Le pétrole a brutalement relâché une partie de la tension accumulée autour de l’Iran. Mardi 25 août, le Brent reculait de plus de 4 %, à environ 88,34 dollars le baril, son plus bas niveau depuis le 17 août.
Le mouvement peut sembler paradoxal. Washington vient pourtant de renforcer son dispositif de sanctions contre Téhéran. Mais, pour le marché pétrolier, la question essentielle n’est pas la sévérité politique d’une annonce : c’est sa capacité à retirer rapidement des barils du marché mondial.
Les sanctions ne coupent pas immédiatement les flux
La nouvelle campagne américaine vise des dizaines de personnes, d’entités et de navires liés notamment aux activités militaires, cyber et énergétiques iraniennes. À ce stade, toutefois, les investisseurs ne semblent pas anticiper une interruption brutale des exportations iraniennes.
Des sanctions financières peuvent compliquer les paiements, renchérir le transport ou décourager certains acheteurs. Leur effet est cependant généralement progressif. Tant que les principaux clients du brut iranien continuent d’acheter, les volumes peuvent encore circuler, parfois au prix de circuits commerciaux plus complexes.

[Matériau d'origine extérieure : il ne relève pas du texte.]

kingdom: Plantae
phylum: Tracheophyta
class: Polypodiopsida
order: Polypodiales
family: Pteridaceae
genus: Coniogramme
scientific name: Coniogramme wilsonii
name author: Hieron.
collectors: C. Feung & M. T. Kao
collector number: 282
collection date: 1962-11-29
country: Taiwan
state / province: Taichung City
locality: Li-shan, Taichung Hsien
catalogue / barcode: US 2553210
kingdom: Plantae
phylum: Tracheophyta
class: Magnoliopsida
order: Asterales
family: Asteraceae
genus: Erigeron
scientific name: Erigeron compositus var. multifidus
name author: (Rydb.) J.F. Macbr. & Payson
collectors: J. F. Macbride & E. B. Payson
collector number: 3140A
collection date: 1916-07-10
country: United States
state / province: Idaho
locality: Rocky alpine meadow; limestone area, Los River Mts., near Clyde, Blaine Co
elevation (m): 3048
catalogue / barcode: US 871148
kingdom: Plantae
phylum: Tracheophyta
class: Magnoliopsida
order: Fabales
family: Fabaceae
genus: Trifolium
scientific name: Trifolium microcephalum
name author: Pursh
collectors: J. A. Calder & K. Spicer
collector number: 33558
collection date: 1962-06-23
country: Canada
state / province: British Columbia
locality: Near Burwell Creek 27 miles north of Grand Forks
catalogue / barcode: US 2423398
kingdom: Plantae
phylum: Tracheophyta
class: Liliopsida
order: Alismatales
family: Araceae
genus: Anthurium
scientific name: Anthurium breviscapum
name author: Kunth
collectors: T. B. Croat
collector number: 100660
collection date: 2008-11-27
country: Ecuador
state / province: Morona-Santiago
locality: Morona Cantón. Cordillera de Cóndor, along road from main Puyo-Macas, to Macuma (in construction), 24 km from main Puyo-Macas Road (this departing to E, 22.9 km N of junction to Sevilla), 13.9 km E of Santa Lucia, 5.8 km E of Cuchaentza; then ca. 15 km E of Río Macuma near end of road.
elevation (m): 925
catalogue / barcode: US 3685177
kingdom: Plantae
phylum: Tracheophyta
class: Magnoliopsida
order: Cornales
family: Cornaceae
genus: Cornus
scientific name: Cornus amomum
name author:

C’est cette différence qui explique une grande partie du recul du Brent : une sanction agit avec délai, tandis qu’une frappe contre une installation ou un navire peut affecter l’offre presque instantanément.
Le marché parie sur une désescalade relative
Le changement de méthode américaine alimente aussi l’idée que la pression économique pourrait laisser davantage de place à la négociation.
Autrement dit, les investisseurs ne considèrent pas que le risque iranien a disparu. Ils estiment simplement que la probabilité d’une confrontation militaire immédiate a diminué par rapport aux séances précédentes.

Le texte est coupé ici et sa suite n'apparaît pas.